Cost considerations: S3 vs FSx for Lustre vs compute
When designing AWS workflows for data-intensive modeling (e.g., GEOS-Chem / GCHP), it is important to distinguish persistent storage, high-performance scratch storage, and compute cost, as they differ substantially in pricing and intended use.
High-level pricing overview
The table below summarizes typical AWS costs relevant to data-intensive HPC workflows. Prices are approximate and may vary by region, availability zone, and market conditions.
Resource |
Typical cost |
Billing unit |
Notes / intended use |
|---|---|---|---|
Amazon S3 Standard |
~$0.023 |
per GB-month |
Lowest-cost persistent storage. |
FSx for Lustre (Scratch 2) |
~$0.140 |
per GB-month |
High-performance parallel filesystem for runtime I/O. Significantly more expensive than S3; intended for short-lived use. |
EC2 Spot instances |
~$1 |
per node-hour |
Compute cost usually dominates total spend.
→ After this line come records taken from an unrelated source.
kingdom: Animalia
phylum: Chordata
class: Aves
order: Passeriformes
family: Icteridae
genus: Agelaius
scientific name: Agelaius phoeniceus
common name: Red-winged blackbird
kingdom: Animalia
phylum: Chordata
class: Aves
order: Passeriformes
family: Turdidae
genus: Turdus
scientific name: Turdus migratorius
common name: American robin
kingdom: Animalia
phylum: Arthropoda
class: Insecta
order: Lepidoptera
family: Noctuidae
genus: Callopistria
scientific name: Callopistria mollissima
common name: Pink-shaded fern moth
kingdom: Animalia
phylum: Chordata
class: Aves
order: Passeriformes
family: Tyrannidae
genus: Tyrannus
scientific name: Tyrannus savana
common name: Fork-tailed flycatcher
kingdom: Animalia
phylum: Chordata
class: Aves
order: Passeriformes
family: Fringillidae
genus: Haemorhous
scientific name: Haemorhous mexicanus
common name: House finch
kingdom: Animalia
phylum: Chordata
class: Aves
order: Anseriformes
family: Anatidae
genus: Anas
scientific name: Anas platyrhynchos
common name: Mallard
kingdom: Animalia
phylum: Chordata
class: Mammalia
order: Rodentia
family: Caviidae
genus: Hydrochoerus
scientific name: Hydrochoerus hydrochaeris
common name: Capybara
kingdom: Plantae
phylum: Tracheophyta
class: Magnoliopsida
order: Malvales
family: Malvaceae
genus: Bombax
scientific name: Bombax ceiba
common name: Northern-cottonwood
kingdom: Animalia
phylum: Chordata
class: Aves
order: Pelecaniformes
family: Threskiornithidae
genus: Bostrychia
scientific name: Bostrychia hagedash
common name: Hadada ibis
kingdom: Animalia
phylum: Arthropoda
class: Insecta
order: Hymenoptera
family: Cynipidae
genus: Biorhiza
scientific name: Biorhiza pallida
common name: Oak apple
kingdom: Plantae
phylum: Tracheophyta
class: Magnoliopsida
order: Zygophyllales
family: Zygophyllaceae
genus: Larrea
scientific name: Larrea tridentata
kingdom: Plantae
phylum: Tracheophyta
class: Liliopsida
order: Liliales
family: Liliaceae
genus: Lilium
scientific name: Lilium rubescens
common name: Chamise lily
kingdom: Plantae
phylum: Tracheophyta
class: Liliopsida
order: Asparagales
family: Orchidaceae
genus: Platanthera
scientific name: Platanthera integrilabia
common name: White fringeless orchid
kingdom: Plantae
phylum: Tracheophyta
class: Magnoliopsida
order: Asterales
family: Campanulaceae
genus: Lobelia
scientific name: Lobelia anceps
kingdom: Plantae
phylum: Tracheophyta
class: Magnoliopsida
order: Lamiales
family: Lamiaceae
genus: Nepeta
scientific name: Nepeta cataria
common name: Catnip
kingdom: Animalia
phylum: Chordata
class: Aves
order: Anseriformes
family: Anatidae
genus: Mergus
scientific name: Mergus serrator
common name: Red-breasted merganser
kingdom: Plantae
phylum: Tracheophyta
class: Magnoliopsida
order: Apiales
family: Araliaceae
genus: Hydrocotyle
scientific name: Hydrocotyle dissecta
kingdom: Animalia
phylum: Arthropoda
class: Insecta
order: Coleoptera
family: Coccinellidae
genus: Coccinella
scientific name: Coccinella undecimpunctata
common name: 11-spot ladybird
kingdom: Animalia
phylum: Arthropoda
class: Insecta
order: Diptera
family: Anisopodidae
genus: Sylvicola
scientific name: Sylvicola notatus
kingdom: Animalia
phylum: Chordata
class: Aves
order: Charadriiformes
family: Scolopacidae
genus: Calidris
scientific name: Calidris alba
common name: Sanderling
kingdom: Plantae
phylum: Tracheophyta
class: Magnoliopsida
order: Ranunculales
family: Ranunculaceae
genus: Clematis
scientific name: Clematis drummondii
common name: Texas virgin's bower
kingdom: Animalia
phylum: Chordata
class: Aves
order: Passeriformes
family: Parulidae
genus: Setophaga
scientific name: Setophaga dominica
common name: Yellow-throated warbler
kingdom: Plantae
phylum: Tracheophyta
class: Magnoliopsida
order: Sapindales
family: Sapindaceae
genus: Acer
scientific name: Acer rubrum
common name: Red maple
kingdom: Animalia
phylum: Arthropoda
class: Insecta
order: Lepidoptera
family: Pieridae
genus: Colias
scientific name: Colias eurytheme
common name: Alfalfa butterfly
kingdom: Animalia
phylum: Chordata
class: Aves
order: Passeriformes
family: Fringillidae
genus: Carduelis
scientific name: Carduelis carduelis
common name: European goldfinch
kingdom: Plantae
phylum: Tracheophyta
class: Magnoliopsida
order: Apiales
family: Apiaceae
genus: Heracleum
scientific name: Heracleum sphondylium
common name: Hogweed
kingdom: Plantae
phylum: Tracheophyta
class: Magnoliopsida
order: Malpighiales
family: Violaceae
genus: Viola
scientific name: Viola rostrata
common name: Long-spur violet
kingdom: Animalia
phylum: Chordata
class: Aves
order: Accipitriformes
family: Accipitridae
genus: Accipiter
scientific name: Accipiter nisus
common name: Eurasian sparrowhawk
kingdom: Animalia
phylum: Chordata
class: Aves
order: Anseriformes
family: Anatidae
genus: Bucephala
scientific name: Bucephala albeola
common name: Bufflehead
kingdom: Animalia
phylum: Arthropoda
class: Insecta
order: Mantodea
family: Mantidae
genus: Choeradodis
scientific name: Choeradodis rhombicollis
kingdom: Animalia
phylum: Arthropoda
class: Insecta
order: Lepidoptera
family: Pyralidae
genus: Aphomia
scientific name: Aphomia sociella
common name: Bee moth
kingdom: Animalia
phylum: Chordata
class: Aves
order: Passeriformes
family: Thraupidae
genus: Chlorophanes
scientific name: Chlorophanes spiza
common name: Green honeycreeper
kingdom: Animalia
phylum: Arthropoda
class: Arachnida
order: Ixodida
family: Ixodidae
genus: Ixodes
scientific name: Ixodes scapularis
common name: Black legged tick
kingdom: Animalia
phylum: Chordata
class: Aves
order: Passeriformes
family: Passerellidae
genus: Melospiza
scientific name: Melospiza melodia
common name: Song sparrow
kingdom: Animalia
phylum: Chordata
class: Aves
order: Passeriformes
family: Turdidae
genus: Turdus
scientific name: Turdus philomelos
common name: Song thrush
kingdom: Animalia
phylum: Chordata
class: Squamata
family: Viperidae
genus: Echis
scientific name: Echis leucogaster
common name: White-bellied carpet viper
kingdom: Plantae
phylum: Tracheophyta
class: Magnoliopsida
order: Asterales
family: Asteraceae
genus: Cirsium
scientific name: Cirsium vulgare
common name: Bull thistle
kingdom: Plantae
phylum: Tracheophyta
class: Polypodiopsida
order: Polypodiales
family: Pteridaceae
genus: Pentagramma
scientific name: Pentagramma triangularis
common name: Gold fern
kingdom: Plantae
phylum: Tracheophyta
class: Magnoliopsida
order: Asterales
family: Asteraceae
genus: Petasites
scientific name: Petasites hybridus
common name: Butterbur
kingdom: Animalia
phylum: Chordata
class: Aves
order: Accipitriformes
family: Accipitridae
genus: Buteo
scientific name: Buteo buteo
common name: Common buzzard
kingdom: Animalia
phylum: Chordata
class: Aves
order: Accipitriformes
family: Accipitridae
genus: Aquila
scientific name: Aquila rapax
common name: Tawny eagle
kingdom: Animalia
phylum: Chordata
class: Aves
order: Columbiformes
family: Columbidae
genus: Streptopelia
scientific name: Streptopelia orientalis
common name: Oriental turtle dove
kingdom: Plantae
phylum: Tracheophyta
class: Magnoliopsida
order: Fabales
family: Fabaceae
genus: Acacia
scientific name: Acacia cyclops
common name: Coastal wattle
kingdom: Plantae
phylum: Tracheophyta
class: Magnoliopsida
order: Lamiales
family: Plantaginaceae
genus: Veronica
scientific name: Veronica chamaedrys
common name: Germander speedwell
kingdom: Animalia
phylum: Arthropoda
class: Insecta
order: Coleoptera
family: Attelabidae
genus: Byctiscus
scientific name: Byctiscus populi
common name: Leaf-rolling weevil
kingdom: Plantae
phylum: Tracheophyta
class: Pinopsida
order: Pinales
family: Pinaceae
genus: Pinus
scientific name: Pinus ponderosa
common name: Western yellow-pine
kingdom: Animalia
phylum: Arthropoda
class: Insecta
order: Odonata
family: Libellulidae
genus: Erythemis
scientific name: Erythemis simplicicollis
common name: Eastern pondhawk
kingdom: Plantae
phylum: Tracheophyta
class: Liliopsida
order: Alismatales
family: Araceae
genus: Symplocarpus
Price varies strongly by instance type and availability zone. |
S3: lowest-cost persistent storage
Amazon S3 is the most cost-effective option for long-term storage of model input data, restart files, and archived outputs.
S3 Standard (active storage) costs $0.023 per GB-month (AWS S3 pricing).
There is no minimum storage duration for S3 Standard.
S3 is designed for durability and scalability, not low-latency parallel I/O, which makes it ideal as a persistent data lake rather than a runtime filesystem.
Additional cost components to be aware of:
Requests (PUT, GET, LIST), which are typically negligible compared to storage for scientific workflows.
Data transfer:
Data transfer into S3 is free from local files or same-regions transfer.
Data transfer from S3 to EC2 or FSx within the same region is free (common case for HPC workflows).
Data transfer out of AWS (to the public internet) is charged.
FSx for Lustre: high-performance, higher-cost storage
Amazon FSx for Lustre provides a parallel POSIX filesystem optimized for high-throughput and low-latency I/O during model execution.
FSx for Lustre Scratch 2 costs approximately $0.140 per GB-month for provisioned storage (AWS FSx for Lustre pricing).
FSx is intended for:
Runtime model input/output
Checkpointing
High-frequency parallel reads and writes
FSx storage is significantly more expensive than S3 and should therefore be treated as temporary or performance-critical storage, not long-term storage.
FSx file systems can be linked to S3 using Data Repository Associations (DRA), enabling data to be staged from S3 into FSx and written back when jobs complete.
Compute cost usually dominates overall spending
For most HPC workloads, compute cost dominates total cost, while storage (often S3) is comparatively cheap.
Spot EC2 instances commonly cost ~$1 per node-hour, depending on:
Instance type
Availability zone
Spot market conditions
Pricing references:
As a result:
Reducing wall-clock runtime (e.g., faster I/O using FSx) can save more money than minimizing storage costs.
Paying for short-lived FSx storage is often justified if it substantially reduces expensive compute time.
Recommended cost-efficient pattern
A common and cost-effective pattern is:
Store all persistent data (input datasets, restarts, archived outputs) in S3.
Stage required data from S3 to FSx for Lustre before or during job startup.
Run compute-intensive jobs using FSx for high-performance I/O.
Write final outputs back to S3.
Delete or reuse FSx file systems as needed to minimize storage duration.
This approach leverages the low cost of S3, the performance of FSx, and acknowledges that compute time is the primary cost driver for large-scale modeling workloads.